Well...I like it, but somehow looks too old, not modern at all, like a retro car.


----------



## TD (Dec 19, 2001)

DougDogs said:


> Adrian's back :wave: :clap:
> 
> but, stop driving the X3, I have seen one a few times near the main office in NJ :tsk: :tsk: get yourself one of the new 6 series


 These images are currently posted to our public website at designworksusa.com (or click on the link in my signature). They are part of our design portfolio.

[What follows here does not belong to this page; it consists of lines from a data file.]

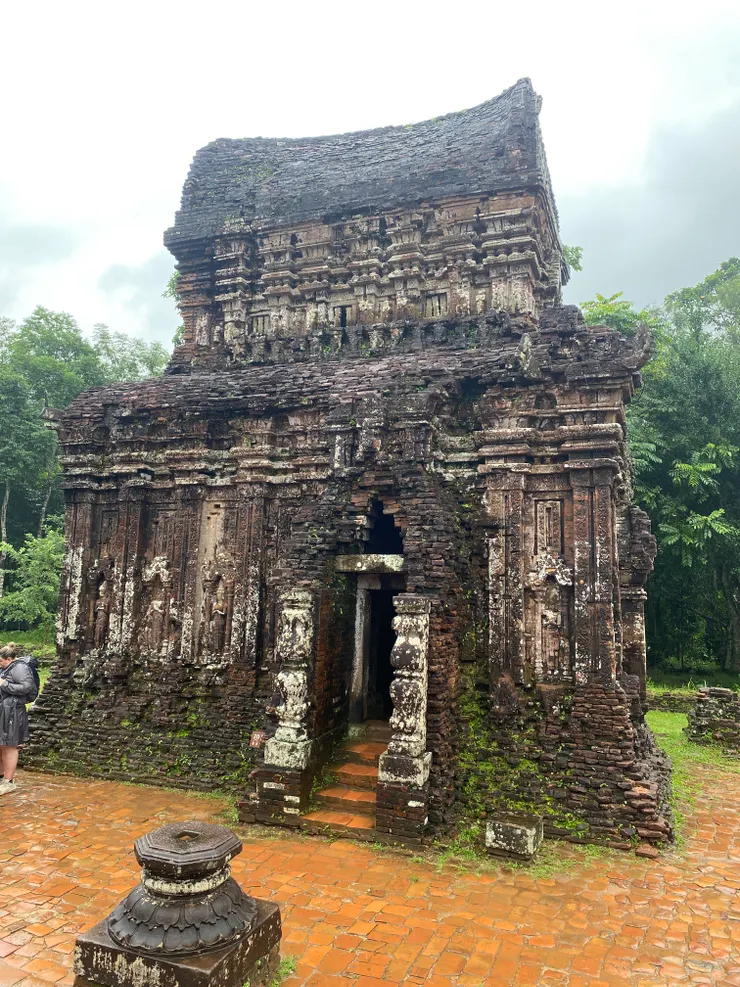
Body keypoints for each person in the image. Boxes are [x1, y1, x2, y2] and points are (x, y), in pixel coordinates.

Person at [0, 643, 38, 795]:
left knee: (9, 745)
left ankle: (8, 781)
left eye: (0, 661)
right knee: (1, 744)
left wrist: (4, 684)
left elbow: (26, 687)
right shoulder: (7, 668)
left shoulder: (20, 668)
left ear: (8, 659)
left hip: (13, 712)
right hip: (4, 710)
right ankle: (1, 777)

Clearly, we do not go through the effort to design a vehicle such as the one in these images purely for our own enjoyment. AG requested a design study. However, as with many/most models, our design is just one of the designs being considered for possible production. It's existence does not mean it will be produced.

We are very proud of this design, which is why it is displayed in our web portfolio. And we would love to see it produced. However, we do not know if it actually will be produced. That is not our decision to make.

I hope this clears things up.

(And, Mr. Dogs, I have chosen the X3 because it's faux-masculinity matches my personality perfectly.)


----------



## PhilH (Jun 7, 2002)

All BSing aside, someone should tell BMW that they actually have a popular design on their hands. In a world where it's fashionable to bash Bangle, it's surprising that nearly 70% of car enthusiasts admit to liking a new BMW. A bunch of these guys are obviously VW owners as well, which is exactly the group to which the 1-series is being marketed.

http://forums.vwvortex.com/zerothread?id=1039419



> Like it (69%, 69 votes)
> 
> Dont like it (30%, 30 votes)
> 
> (99 total votes)


----------



## ARCHER (Dec 26, 2001)

Damn - I really like it! 

This is the most coherent BMW design I have seen in quite some time. :thumbup:


----------



## tgravo2 (Dec 7, 2002)

I think it looks cool


----------